Written by Michael Stahnke (@stahnma)
When I was first learning about being a Unix Admin, I just wanted to know what systems my team supported, so that when I got called at 2 AM, I could either make some weak attempt at getting online and fixing a problem (I was new...very new), or promptly help that application analyst find the correct support team pager number. It was the week before I first went into our pager rotation that I realized something was very wrong. I had no idea what systems we actually supported. I wasn't the only one.
There had recently been some form of reorganization right before I hired in at this company. What was once four teams (IBM AIX, HP-UX, Sun Solaris and Red Hat Linux), was becoming three teams (Capacity Planning, Systems Implementation and Systems operations). However, there were still other server teams at other sites, plus Unix workstation support, and some IRIX somewhere out there. The fundamental problem, though, was, "Do I have the ability to help the person who has paged my team?"
A solution...sort of
I found this state to be extremely non-desired, so I started writing a Unix server tracking system. It started out as a basic web application utilizing a MySQL back-end. It worked great. The teams loved it. They knew what we supported and what we didn't. Then, the requests for enhancement came in. I needed to add MAC addresses, world wide port names, cluster licensing terms, customer information, out-of-band management URLs, etc. This quickly grew, but I was still happy with it. We designed several workflow automations through the tool as well. However, as the tool grew larger, and less maintainable, I was starting to get extremely frustrated with it.

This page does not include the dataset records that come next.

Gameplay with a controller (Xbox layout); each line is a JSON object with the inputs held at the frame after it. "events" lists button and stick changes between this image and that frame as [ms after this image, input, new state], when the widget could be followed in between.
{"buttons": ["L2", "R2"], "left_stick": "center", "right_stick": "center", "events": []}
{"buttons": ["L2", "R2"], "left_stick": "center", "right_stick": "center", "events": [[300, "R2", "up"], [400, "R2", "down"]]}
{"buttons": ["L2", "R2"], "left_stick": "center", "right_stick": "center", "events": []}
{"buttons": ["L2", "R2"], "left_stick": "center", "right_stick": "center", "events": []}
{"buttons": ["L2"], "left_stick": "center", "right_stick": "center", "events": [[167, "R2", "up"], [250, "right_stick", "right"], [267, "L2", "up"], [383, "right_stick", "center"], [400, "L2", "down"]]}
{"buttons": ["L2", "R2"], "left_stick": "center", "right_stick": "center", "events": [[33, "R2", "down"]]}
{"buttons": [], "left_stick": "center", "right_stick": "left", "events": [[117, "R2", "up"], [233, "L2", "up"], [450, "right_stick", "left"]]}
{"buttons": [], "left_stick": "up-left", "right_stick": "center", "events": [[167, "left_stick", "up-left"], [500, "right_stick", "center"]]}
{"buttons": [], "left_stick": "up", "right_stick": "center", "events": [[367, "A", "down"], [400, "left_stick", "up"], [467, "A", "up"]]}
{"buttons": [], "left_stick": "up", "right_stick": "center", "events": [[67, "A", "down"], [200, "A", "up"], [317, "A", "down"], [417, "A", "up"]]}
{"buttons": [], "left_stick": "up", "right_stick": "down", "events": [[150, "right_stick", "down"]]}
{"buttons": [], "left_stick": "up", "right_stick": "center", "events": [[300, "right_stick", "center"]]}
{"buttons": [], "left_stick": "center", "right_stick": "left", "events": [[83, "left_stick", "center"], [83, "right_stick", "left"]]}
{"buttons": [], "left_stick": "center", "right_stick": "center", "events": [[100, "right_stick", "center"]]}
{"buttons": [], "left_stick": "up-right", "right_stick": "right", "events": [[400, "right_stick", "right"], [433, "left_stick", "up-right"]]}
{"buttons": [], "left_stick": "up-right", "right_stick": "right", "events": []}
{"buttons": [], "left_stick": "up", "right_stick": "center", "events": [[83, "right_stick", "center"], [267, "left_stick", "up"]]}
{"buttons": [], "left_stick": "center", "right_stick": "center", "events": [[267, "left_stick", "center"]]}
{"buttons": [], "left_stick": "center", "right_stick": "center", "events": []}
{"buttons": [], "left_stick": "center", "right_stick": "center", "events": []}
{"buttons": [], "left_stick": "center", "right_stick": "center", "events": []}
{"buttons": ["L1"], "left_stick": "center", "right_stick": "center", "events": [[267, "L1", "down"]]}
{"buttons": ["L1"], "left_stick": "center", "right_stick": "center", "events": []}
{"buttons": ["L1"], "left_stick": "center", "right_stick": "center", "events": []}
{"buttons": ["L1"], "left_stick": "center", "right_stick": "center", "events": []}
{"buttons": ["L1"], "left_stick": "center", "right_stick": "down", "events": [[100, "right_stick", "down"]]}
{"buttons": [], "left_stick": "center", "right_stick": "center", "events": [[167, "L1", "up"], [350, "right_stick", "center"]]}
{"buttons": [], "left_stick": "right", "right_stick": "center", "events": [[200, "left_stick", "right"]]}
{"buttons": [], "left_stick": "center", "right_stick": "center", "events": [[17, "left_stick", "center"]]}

While problems for this application were abundant, there were two issues that made it less of an operational platform than I desired. The first problem was that in order to do any type of CRUD actions, you have to have database drivers on the client. This was a big challenge. We had an extremely heterogenous environment, multiple firewalls, and some ancient operating systems that probably couldn't have had a MySQL driver loaded on them without sacrificing some type of domesticated animal and praying to a deity that was anything but righteous.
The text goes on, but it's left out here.